Carson came and sat, holding his body as delicately as if it had turned to glass, which, in a way, it had.

Crawford looked away for a moment, out over the grounds to Washington itself. The White House was like a pearl sitting in the middle of an oyster, peacefully protected. However, today the president felt anything but peaceful.

“I knew this job was going to be difficult,” he said after a time, “and I prepared myself for it.” He stared down at his hands, folded priestlike in his lap. “But as for the complications…” He allowed his voice to drift off like mist off the Potomac.

“Life
is
complications, Arlen. The higher you climb the more they pile up, until you have one cluster-fuck after another.”

“Well, then, this must be the mother of all cluster-fucks.” Crawford took a breath. “Then again, maybe we’re not speaking of complications at all, maybe it’s
compromises
.”

Carson said nothing; he was too busy trying to keep his thoughts from being shredded by the cyclone of his migraine.

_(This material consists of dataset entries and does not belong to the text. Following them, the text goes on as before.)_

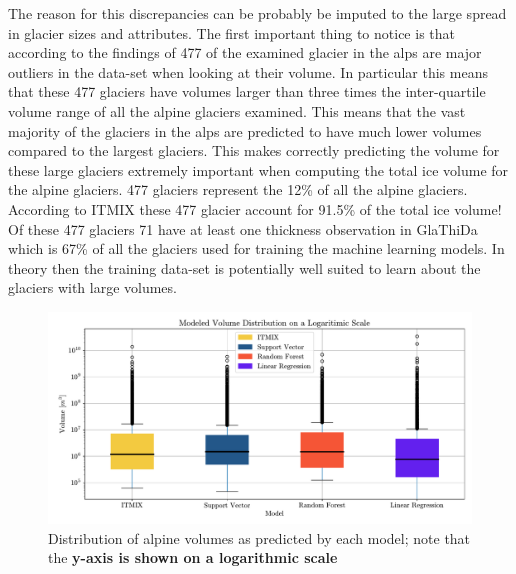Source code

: The reason for this discrepancies can be probably be imputed to the large spread in glacier sizes and attributes. The first important thing to notice is that according to the findings of \citet{Farinotti2019} 477 of the examined glacier in the alps are major outliers in the data-set when looking at their volume. In particular this means that these 477 glaciers have volumes larger than three times the inter-quartile volume range of all the alpine glaciers examined. This means that the vast majority of the glaciers in the alps are predicted to have much lower volumes compared to the largest glaciers. This makes correctly predicting the volume for these large glaciers extremely important when computing the total ice volume for the alpine glaciers. 477 glaciers represent the 12\% of all the alpine glaciers. According to ITMIX these 477 glacier account for 91.5\% of the total ice volume! Of these 477 glaciers 71 have at least one thickness observation in GlaThiDa which is 67\% of all the glaciers used for training the machine learning models. In theory then the training data-set is potentially well suited to learn about the glaciers with large volumes.  

\begin{figure}[!tp]
	\centering		  
	\includegraphics[width=1.\textwidth]{figures/vol_box.pdf}
	\caption{Distribution of alpine volumes as predicted by each model; note that the \textbf{y-axis is shown on a logarithmic scale}}
	\label{fig:vol-dist}
\end{figure}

“Maybe it’s selling the house down the river without even a wave good-bye.”

Suddenly, the president’s words flooded into his brain, and he turned his head ever so gently. “For the love of God, do not tell me that you have cold feet, not at this late date. Fuck, Arlen, I moved heaven and earth with both the party caucuses and Eddy to get you the vice president’s position. We had a plan, from the very beginning we had a plan.”

“No, Hank,
you
had a plan.”

“Have it your way.” Carson massaged his temples, slowly and methodically. “What mattered then is the same thing that matters now. You hitched your name to my star. You rose as I rose.”

“You need me, Hank.”

The laugh caused Carson some pain. “Are you trying to convince me, or yourself? The truth you keep avoiding is this: You need me far more than I need you. If you bail on me now there will be dire consequences. You knew from the very beginning, when you’re in, you’re in for life. Your decision is irrevocable.”